Data Management Tool (DmT)/ Universal Data Managament (UDM), Atrium Integrator, Spoon tips & tricks

Version 1
    Share:|

    The takeaways (good stuff) up top, discussion/details further down:

     

    change Spoon options to

        not export unused connections ("Only save used connections to XML?" should be checked);

        ask before overwriting connections ("Ask about replacing existing connections on open/import?" should be checked);

     

    Use "File, Save as (VSF)" (to avoid inserting an unwanted Data_Path variable) rather than "File, Export, Linked XML".

     

    Delete unneeded DB connections from the PDI Repository (using the Spoon client, Explore Repository, DB Connections)

     

    Use Parameters, Kettle/Spoon Environment Variables where possible/practical.
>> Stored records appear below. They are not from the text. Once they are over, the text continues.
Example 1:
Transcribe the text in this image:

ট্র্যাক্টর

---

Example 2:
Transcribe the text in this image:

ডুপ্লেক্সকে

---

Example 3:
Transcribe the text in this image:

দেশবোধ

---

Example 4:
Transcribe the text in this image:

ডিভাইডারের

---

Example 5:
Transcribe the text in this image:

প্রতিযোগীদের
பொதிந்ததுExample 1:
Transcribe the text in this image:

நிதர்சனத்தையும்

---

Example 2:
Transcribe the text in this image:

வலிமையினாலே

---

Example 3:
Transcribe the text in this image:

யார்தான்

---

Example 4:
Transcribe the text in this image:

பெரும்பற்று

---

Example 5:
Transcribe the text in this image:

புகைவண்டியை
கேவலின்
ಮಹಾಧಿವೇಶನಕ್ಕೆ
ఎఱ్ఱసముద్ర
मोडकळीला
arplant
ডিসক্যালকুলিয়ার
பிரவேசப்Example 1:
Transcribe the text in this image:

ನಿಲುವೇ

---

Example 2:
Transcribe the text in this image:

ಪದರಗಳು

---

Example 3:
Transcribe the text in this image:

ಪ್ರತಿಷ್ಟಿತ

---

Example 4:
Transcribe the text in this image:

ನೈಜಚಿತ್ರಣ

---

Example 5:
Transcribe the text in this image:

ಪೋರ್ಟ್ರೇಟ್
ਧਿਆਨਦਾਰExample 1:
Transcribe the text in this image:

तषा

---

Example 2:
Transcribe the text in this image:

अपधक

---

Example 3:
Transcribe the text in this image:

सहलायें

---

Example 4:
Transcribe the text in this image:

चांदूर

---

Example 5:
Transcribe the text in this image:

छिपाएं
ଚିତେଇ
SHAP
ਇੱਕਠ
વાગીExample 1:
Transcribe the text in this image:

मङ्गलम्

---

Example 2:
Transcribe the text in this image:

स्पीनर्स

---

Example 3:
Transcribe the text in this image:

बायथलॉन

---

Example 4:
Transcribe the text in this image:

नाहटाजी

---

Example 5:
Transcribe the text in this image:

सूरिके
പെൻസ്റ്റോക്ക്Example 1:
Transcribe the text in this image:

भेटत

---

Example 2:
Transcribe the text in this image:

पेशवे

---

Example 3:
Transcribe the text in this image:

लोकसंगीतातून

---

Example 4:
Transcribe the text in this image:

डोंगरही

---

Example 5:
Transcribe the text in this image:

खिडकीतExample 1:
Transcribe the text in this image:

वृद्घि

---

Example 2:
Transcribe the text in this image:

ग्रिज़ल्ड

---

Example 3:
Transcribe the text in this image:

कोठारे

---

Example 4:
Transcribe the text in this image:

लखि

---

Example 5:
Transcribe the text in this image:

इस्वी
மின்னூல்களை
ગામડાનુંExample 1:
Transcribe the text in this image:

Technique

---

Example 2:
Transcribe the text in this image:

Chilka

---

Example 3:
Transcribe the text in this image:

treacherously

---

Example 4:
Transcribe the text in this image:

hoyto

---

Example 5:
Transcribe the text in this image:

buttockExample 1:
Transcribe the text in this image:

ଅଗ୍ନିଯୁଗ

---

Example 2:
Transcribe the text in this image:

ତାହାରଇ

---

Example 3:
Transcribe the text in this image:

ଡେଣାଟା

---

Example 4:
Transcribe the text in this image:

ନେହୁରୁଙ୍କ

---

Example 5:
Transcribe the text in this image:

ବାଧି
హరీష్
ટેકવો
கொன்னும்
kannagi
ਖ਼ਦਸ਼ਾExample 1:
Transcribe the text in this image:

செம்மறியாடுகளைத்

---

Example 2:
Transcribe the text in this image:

    Use generic references everywhere else possible/practical.

     

    Set the "kettle.properties" file values for the Transformation/Job Logging DB name(s), Tables with values appropriate to each environment. (leaving the SCHEMA entries empty works for my MS SQL environment at this time).

    Leave the corresponding Logging stuff EMPTY in the Transformation Properties/Logging, Job Properties/Logging.
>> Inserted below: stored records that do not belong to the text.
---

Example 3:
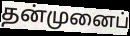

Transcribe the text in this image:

தன்முனைப்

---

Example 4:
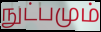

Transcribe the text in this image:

நுட்பமும்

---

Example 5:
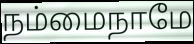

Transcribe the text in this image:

நம்மைநாமே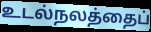
உடல்நலத்தைப்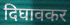
दिघावकर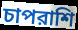
চাপরাশিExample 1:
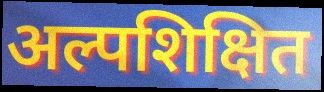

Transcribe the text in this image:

अल्पशिक्षित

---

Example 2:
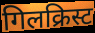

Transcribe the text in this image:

गिलक्रिस्ट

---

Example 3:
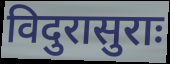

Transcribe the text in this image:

विदुरासुराः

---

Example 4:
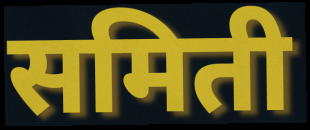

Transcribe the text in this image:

समिती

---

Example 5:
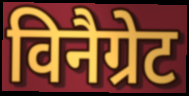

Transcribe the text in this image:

विनैग्रेटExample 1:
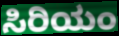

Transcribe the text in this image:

ಸಿರಿಯಂ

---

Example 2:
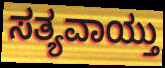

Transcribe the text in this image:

ಸತ್ಯವಾಯ್ತು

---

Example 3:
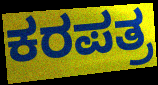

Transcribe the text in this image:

ಕರಪತ್ರ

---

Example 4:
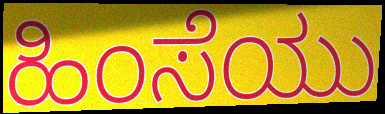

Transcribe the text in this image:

ಹಿಂಸೆಯು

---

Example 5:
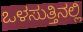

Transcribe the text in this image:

ಒಳಸುತ್ತಿನಲ್ಲಿ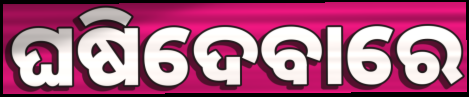
ଘଷିଦେବାରେ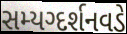
સમ્યગ્દર્શનવડેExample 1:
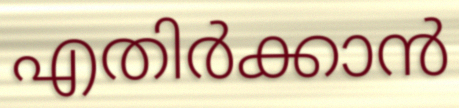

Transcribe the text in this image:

എതിർക്കാൻ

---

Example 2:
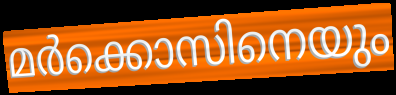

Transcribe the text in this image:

മർക്കൊസിനെയും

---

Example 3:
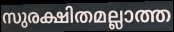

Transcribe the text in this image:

സുരക്ഷിതമല്ലാത്ത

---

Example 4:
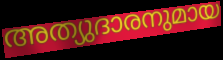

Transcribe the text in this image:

അത്യുദാരനുമായ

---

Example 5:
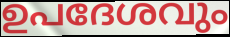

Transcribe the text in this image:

ഉപദേശവും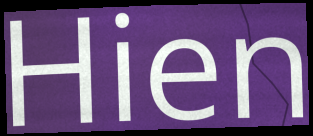
Hien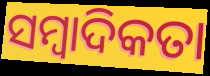
ସମ୍ବାଦିକତା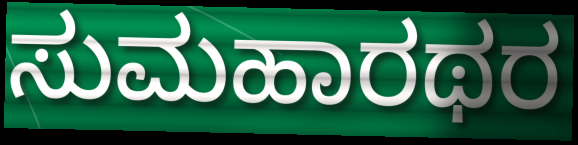
ಸುಮಹಾರಥರ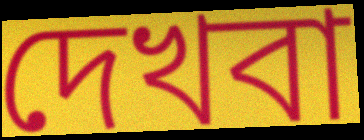
দেখবা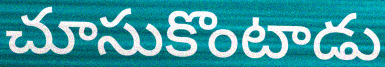
చూసుకొంటాడు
    (didn't work, had to put the table name in the Transformation Properties/Logging Transformation logging table name )

     

    A step that creates (and maybe that updates) a CMDB entry (and maybe a regular) Remedy form entry returns the Instance ID which can be used later on...

     

    Consolidate "Set Constants" steps into one per Job or Transformation.

     

    Jobs can be created with the AI Job Wizard or directly in Spoon, but still have to be "registered" using the DMT Console, Other Functions, Atrium Integrator Jobs to be visible for a DMT Load Step (An entry with the same name as the Job name in AI Console or the Spoon Repository). (this is also where a Variable specific for this Job can be set up).

     

    The DMT can't call an AI Job/Spoon Job with (multiple) spaces in the name. (So use names without spaces.)

     

    For Excel Input steps, on the Fields tab, set the Format for any text columns which might have entries that are all digits, to "#" (number, NO decimal places).

    Also consider setting the Trim Type to "Both" for any text fields that might cause a problem if one or more non-printing characters (space, TAB, etc) were accidentally entered instead of leaving it empty.

     

    UDM:Import form can be used to IMPORT jobs and transformations if you don't want to log on to the server  or otherwise use Spoon.

    (I haven't tried this yet, YMMV.)

    ------------------------------------------------------------------------------------------------------------------------------------

     

    Discussion/rationale:

     

    There's a good deal of Spoon/Pentaho Data Integration information on the internet, but not much for using it within BMC Remedy/ITSM. Maybe this will help.

     

    Annoyance #1:

    When importing a Spoon Transformation or Job, existing Database Connections are overwritten silently (no warning, no prompts).

     

    Annoyance #2:

    (Even worse), ALL the DB connections from the original Transformation or Job environment are imported, whether used by that Transformation or Job  or not!

     

    These two things are probably the reason that even on a new BMC install, the PDI Repository shows a lot of unfamiliar DB connections. In addition to those expected (your server, PDIREPO_YourServer_YourPortNumber), there  is one for the Transformations and Jobs in the Samples sub-folder, and many others, presumably from other BMC development efforts.

    Just having all these DB connections makes it harder to find the correct ones for your environment... and they aren't needed!

    All those can be deleted... from within Spoon, Explore Repository, DB Connections. Any that are used by Jobs or Transformations will give a warning dialog, and should be left alone (Sample_CMDB_Connection is used by the jobs/transformations in the Samples folder ). Pretty much everything else can go!

     

    For each instance of Spoon in your various environments , change the Spoon options to NOT DO this:)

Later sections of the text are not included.